Performance Counters

  • Cross-platform CPU counters: Windows, Linux, macOS, Android, Apple ARM
  • CUDA performance events: GPU-specific performance monitoring via counters/cuda_perf_events.hpp

Utilities

  • Cache management: Cross-platform cache clearing utilities
  • Aligned constants: Compile-time aligned data structures
  • Random generators: High-quality random data generation for benchmarks

API Conventions

As of v1.0.0, all APIs follow snake_case naming convention:

  • Functions: do_not_optimize_away(), generate_random_integers(), print_results()
  • Types: size_type, string_literal
  • Variables: bytes_processed, test_values

Migrating from Pre-1.0.0

If you're upgrading from an earlier version:

  1. Update package name: benchmarksuitertc-benchmarksuite

  2. Update include paths: All includes are lowercase (already standard)
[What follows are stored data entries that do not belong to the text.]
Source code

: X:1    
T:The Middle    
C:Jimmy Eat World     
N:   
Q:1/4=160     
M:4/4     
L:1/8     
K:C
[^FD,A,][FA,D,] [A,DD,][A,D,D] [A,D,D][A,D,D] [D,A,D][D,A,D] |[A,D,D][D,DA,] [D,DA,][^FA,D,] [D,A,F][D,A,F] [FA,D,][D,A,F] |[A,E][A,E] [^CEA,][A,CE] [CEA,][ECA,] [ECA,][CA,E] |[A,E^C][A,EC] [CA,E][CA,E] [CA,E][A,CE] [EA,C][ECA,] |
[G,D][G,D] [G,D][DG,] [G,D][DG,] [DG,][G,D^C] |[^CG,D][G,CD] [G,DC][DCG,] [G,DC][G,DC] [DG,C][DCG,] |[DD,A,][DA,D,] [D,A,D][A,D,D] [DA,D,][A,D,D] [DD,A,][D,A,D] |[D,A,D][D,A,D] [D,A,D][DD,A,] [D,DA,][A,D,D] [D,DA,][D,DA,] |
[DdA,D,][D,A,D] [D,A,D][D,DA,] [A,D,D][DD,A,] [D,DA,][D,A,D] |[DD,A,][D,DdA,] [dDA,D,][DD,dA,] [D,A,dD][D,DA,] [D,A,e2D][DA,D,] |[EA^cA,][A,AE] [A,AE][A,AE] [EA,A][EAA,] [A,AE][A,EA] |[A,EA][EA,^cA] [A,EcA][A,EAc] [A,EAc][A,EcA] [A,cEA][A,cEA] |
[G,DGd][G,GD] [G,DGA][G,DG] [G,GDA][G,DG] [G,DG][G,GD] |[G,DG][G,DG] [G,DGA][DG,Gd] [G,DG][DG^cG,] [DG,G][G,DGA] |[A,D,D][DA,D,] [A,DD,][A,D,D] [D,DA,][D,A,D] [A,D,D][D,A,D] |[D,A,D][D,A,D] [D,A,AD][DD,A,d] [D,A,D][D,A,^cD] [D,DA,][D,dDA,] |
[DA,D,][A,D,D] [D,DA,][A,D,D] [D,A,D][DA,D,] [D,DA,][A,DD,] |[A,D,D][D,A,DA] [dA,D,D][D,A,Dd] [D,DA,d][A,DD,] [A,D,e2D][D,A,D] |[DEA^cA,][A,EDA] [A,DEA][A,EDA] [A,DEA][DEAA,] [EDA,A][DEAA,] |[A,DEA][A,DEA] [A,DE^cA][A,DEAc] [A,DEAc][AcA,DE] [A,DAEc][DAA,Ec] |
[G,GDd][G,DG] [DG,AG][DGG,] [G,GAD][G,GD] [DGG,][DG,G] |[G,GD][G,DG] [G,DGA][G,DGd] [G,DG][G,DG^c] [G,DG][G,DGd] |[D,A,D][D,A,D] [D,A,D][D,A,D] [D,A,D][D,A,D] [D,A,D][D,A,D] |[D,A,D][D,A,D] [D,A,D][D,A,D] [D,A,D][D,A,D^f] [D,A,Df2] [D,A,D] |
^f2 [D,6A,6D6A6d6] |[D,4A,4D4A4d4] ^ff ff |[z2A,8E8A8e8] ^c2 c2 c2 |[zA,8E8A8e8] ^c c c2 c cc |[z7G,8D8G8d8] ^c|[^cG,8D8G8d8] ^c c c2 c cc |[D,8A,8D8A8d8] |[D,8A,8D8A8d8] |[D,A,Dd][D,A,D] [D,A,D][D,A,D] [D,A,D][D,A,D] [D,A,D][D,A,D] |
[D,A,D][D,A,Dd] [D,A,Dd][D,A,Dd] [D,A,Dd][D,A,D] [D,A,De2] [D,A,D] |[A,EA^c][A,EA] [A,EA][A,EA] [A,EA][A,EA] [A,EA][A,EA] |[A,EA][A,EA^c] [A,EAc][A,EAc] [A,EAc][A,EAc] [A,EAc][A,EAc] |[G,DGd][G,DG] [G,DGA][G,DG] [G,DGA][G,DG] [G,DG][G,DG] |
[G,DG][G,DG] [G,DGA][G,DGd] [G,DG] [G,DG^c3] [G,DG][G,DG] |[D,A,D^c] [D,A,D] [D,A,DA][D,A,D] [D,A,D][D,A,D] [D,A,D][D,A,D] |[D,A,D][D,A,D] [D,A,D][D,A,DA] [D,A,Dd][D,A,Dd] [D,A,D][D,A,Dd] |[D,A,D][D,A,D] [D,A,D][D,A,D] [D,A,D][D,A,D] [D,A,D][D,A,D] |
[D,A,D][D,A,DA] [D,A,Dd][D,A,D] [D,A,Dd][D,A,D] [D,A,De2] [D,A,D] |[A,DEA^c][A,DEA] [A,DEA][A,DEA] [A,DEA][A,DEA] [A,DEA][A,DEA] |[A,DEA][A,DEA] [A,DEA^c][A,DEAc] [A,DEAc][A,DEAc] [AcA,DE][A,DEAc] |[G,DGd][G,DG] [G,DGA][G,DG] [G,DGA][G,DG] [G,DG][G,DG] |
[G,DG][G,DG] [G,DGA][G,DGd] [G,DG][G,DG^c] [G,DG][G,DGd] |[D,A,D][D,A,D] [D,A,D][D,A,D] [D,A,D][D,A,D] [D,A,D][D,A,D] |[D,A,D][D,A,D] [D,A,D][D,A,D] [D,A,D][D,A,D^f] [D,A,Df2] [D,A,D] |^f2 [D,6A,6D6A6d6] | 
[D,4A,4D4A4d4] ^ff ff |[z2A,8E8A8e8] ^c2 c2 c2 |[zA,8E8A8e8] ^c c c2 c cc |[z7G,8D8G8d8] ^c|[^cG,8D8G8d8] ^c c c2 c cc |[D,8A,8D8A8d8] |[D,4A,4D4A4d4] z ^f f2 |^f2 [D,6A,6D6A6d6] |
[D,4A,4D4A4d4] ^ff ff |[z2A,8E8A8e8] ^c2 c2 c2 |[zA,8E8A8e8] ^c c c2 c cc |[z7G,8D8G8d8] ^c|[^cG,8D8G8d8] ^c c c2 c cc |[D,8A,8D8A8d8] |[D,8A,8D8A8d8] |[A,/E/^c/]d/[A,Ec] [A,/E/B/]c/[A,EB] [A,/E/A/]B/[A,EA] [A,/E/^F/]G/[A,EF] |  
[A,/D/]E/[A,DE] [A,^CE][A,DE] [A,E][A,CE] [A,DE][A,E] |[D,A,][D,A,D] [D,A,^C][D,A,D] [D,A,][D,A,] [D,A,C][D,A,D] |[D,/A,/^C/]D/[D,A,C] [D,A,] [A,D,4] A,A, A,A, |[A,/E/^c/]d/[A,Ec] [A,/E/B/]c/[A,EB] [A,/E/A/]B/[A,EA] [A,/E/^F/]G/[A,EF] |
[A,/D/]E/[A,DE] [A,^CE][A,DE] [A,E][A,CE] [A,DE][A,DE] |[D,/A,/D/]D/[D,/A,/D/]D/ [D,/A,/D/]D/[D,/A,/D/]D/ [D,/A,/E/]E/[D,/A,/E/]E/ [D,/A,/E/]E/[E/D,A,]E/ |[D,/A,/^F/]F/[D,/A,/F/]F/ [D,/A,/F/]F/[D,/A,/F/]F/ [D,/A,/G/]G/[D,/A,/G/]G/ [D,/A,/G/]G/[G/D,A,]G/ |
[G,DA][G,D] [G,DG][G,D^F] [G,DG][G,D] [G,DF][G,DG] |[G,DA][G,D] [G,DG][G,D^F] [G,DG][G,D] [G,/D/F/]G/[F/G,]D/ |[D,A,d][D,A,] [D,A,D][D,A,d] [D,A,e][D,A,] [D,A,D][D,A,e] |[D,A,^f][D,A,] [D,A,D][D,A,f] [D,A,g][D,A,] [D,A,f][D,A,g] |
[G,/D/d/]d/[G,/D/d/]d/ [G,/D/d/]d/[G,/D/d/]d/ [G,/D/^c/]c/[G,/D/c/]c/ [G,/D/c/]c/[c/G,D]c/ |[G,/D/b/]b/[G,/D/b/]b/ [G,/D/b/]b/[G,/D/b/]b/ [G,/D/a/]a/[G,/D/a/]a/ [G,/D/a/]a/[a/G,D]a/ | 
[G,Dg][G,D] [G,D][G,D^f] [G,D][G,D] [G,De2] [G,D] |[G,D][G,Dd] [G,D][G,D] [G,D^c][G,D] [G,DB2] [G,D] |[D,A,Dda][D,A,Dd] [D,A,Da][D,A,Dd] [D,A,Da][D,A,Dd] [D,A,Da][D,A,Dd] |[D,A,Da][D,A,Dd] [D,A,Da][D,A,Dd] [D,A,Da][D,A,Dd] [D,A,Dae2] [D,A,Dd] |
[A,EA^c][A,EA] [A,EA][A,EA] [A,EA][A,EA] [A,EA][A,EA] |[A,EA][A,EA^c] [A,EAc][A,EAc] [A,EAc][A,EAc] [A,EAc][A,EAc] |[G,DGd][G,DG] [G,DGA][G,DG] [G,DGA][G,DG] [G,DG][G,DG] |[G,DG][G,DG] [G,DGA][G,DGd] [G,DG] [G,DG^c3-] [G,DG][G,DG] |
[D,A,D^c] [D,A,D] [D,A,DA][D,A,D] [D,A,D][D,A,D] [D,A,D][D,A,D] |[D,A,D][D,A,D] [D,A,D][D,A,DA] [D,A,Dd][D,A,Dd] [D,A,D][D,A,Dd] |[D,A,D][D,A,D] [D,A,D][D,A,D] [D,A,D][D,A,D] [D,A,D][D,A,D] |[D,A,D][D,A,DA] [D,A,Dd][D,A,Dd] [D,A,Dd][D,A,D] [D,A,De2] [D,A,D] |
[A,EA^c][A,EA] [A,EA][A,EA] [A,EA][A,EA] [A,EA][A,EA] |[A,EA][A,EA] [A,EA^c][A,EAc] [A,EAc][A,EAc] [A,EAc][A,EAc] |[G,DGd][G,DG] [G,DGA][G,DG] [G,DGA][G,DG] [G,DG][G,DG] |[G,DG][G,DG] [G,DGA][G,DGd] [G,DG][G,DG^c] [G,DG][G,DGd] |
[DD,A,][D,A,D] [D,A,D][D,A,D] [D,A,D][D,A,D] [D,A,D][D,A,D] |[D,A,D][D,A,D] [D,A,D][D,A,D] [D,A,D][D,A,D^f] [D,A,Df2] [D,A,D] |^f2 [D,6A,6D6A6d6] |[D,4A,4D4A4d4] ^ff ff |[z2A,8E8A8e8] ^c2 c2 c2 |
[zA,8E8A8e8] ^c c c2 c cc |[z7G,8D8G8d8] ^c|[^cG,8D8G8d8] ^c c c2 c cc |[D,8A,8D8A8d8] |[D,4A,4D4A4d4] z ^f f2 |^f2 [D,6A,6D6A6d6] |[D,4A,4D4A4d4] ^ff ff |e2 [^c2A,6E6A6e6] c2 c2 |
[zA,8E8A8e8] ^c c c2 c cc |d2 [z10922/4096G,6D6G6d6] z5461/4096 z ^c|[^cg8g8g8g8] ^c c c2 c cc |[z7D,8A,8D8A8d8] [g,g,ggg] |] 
  3. Update API calls: Convert camelCase/PascalCase to snake_case

    • doNotOptimizeAway()do_not_optimize_away()
    • printResults()print_results()
    • generateRandomIntegers()generate_random_integers()
  4. Change benchmark interface: Lambdas are replaced with structs

    // Old (lambda-based)
    benchmark_stage<"test">::run_benchmark<"name">([&] {
        // code here
        return bytes_processed;
    });
    
    // New (struct-based)
    struct my_benchmark {
        BNCH_SWT_HOST static uint64_t impl(/* params */) {
            // code here
            return bytes_processed;
        }
    };
    benchmark_stage<"test">::run_benchmark<"name", my_benchmark>(/* args */);
  5. Update template parameters: benchmark_stage now has more options

    // Old (positional parameters)
    benchmark_stage<"test", iterations, measured>
    
    // New (with defaults and additional options)
    benchmark_stage<"test", 200, 25, benchmark_types::cpu, false, "">
    //                      ^^^  ^^  ^^^^^^^^^^^^^^^^^^  ^^^^^  ^^
    //                      max  measured  type         cache  metric
  6. New feature - Device types: You can now specify CPU or CUDA benchmarking:

    // CPU (default)
    benchmark_stage<"test", 200, 25, bnch_swt::benchmark_types::cpu>
    
    // CUDA/GPU
    benchmark_stage<"test", 100, 10, bnch_swt::benchmark_types::cuda>
  7. New feature - Cache clearing: Enable cache clearing between iterations for CPU benchmarks:

    // Clear cache between each iteration (5th parameter)
    benchmark_stage<"test", 200, 25, benchmark_types::cpu, true>
  8. New feature - Custom metrics: Specify custom metric names for specialized benchmarks:

    // Use custom metric instead of default throughput (6th parameter)
    benchmark_stage<"compression-test", 200, 25, benchmark_types::cpu, false, "compression-ratio">

Now you're ready to start benchmarking with rtc-benchmarksuite!